• _Your objective_
If a line in the data contains "confirm", copy it out.

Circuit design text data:

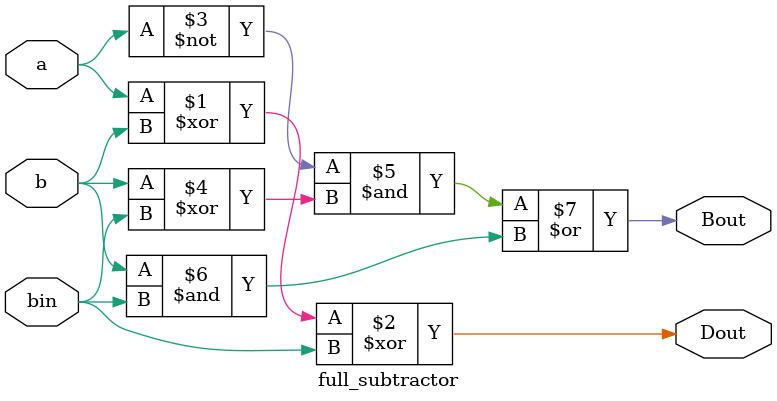
<source format=v>
`timescale 1ns / 1ps

module full_subtractor(
    input a,b,bin,  // taking three inputs a, b and bin
    output Dout,Bout //taking two outputs Difference and Borrow out
    );
    
    assign Dout = a^b^bin;  // calculating difference
    assign Bout = (~a & (b^bin)) | (b & bin) ;  //calculating borrow out
endmodule

</source>
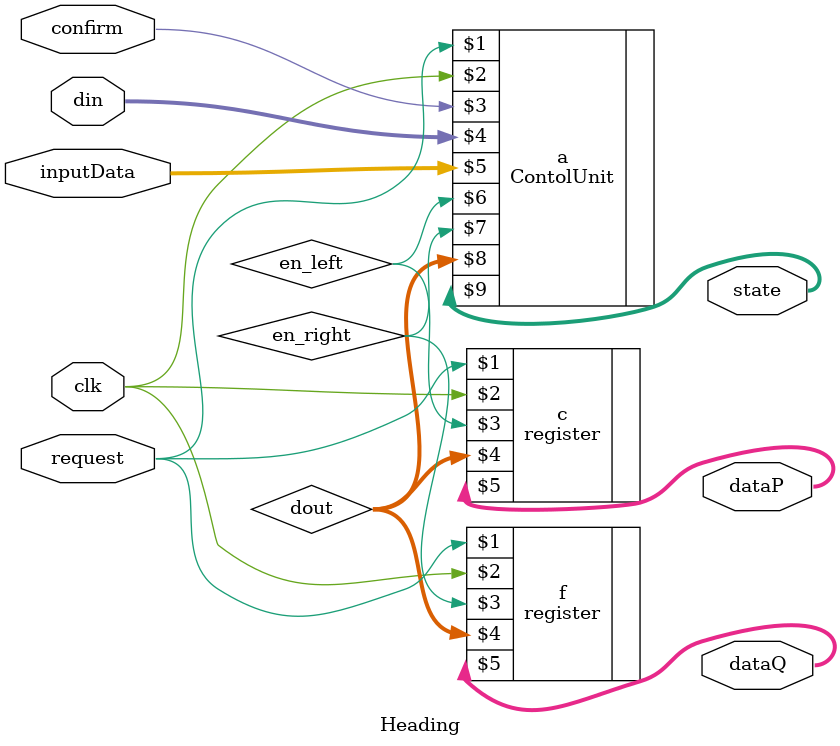
<source format=v>
`timescale 1ns / 1ps
module Heading(
   input        request ,
	input        clk ,
	input        confirm ,
	input  [7:0] inputData ,
	input  [2:0]din,
	output [6:0] dataP ,
	output [6:0] dataQ,
	output [2:0]state
    );
	 wire [6:0]  dout;
  ContolUnit a(request, clk, confirm, din,inputData, en_left, en_right, dout,state);
	register c(request, clk, en_left, dout, dataP);
	register f(request, clk, en_right, dout, dataQ);

endmodule

</source>
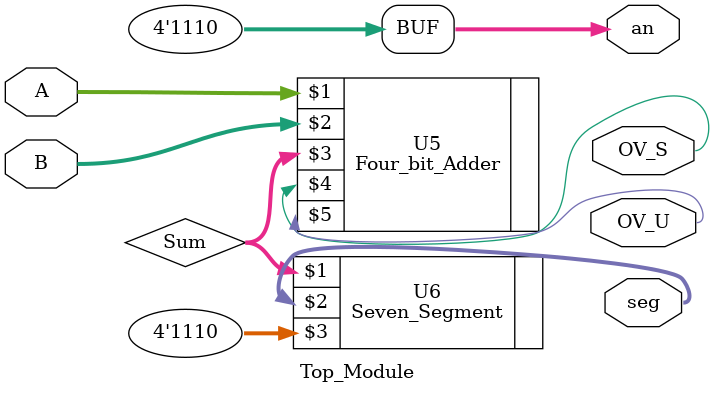
<source format=v>
`timescale 1ns / 1ps

module Top_Module(
    input [3:0] A,
    input [3:0] B,
    output OV_S,
    output OV_U,
    output [6:0] seg,
    output [3:0] an
    );
    
    wire [3:0] Sum;
    assign an=4'b1110;
    
// instantiating the four bit adder and Seven Segment modules here

Four_bit_Adder U5(A,B,Sum,OV_S,OV_U);
Seven_Segment U6(Sum, seg, an);

endmodule

</source>
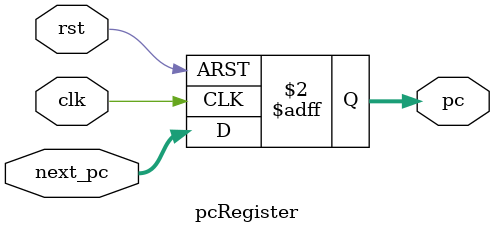
<source format=v>
`timescale 1ns / 1ps


module pcRegister(
    input clk,
    input rst,
    input [31:0] next_pc,
    output reg [31:0] pc
);

//Prog counter update

    always @(posedge clk or posedge rst) begin
        if (rst) begin
            pc <= 32'd0; //reset to start at address 0
        end else begin
            pc <= next_pc; //update to next inst. address
        end
    end

endmodule

</source>
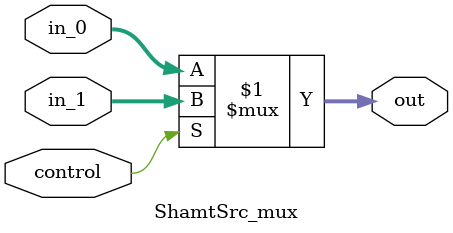
<source format=v>
module ShamtSrc_mux (
    input wire control,
    input wire [4:0] in_0, // instrução (shamt) - 0
    input wire [4:0] in_1, // RegB[4:0] - 1

    output wire[4:0] out
);
    assign out = control ? in_1 : in_0;
endmodule

</source>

• _Answer to the exercise_
	input        confirm ,
  ContolUnit a(request, clk, confirm, din,inputData, en_left, en_right, dout,state);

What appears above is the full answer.